The other tabs are mostly used to change how the data will look like. They are pretty self explanatory so I will not go into much detail here. I can recommend to change the Unit in the Axes tab though if you display data like a temperature or percentage.

My Grafana smart home dashboard

I am not using my Grafana dashboard (yes, I am only using a single one right now) to control anything in smart home or even to show everything happening right now. I use it mainly to keep an eye on critical things (like battery status, the Raspberry Pis temperature and network speeds.

It is also a great tool to see values changing over time. I am collecting temperature and humidity values for different rooms and although I currently do not use those values it is quite interesting to see them changing. I am also keeping an eye on them to avoid mould caused by high humidity.
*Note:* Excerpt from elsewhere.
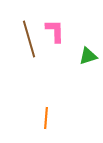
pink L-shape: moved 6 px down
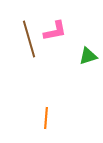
pink L-shape: rotated 80 degrees clockwise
my smart home dashboard build with Grafana. Contains temperature, humidity, brightness, battery states, motion sensor data and more
My Grafana dashboard

Temperature, Humidity & Air pressure

Lets go over all the parts of my current smart home dashboard. The first row contains diagrams for temperature, humidity and air pressure in different rooms collected by my Zigbee Aqara combination sensors. While this data it is not directly needed for anything right now it is pretty interesting for me to take a look at from time to time. For example when this summer started I was able to check at which time of the last year the temperatures started to go up and compare. I am also checking humidity levels from time to time to avoid mold.
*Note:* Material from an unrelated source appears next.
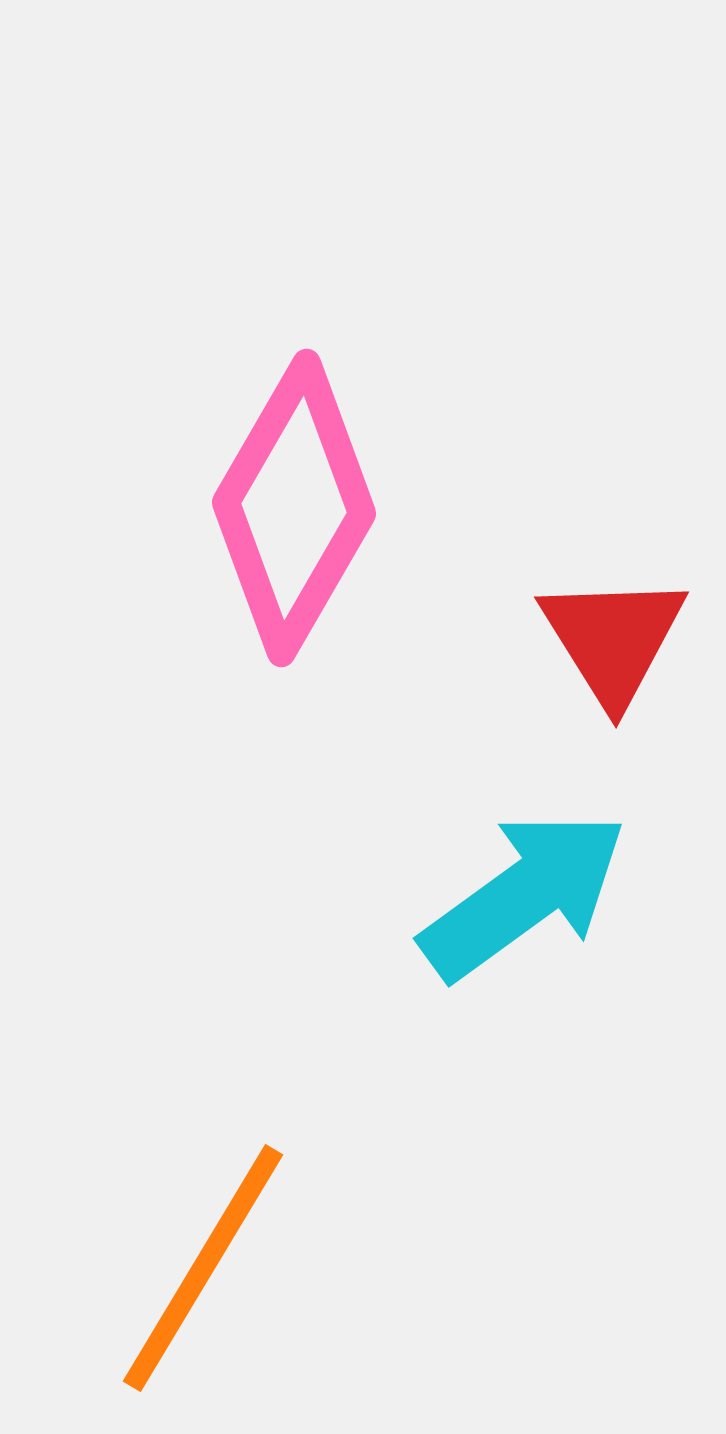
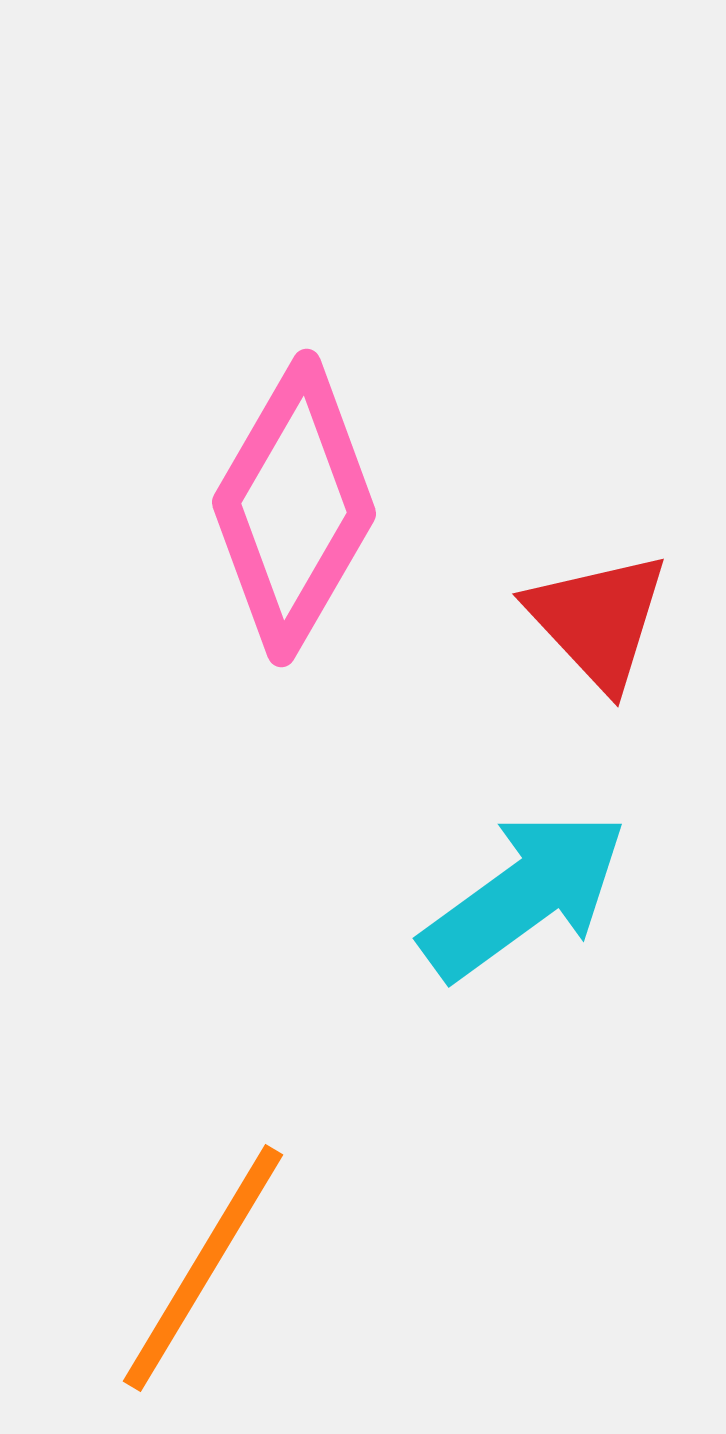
red triangle: moved 15 px left, 19 px up; rotated 11 degrees counterclockwise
The second row start with lux (brightness) readings that the Aqara motion sensors also produce. I have not used it yet (and honestly I could actually remove it from my dashboard) but I plan to use this to automatically dim my lights in the future.

Raspberry Pi status

The next three diagrams were updated quite recently after a software bug started maxing out the CPU of my Raspberry Pi running all of this software. I was able to pretty quickly catch that due to some unusual values I saw in this dashboard. So I updated it with even more data about the Pi. Now it shows RAM and CPU usage over time, changing the color of the text if the values reach critical points. The third diagram shows the actual temperature of the Pi’s CPU. It will most likely not be destroyed by overheating but a long time of high temperatures will certainly not increase its lifespan. This will help me catch anything unusual.

Presence detection

In the third row I have three diagrams with data about presence detection. The first one shows at what time I was at home (or rather my phone was connected to my Wifi), the second shows my door opening/closing and the third one motion detected in my kitchen. This data was mostly used for debugging when I started automating my lights. It is still interesting from time to time for myself to see this data.

Internet connection

The final row shows some data about my Internet connection. After having some problems from time to time I build a system to run speedtests from time to time and collect the data. These three diagram show upload and download speeds as well as the ping. The download speed is maxed at around 80mbits due to the slow LAN connection of the Pi but nevertheless this allows me to see any incidents with my connection. I can create statistics about the uptime and send any data my provider needs to believe me if I tell him there is a problem ;).

Battery state

The set of gauges on the right side are part of my battery warning system. A good part of my sensors runs on small batteries and while the Aqara sensors should last about two years at some point they will run out of energy. To catch that and not loose automations for a longer time I build a warning system. It sends me a push message if the remaining battery percentage falls below a certain point but on the dashboard I can also see all batteries at the same time. Pretty neat.

What else can you do?

This smart home dashboard works well for me but don’t hesitate to build your own. The possibilities are pretty much endless. I have not even used all of the basic panels that are coming with Grafana but there is also an official plugin repository with even more. You are also free to change the colors or designs of the panels, which I also might do in the future.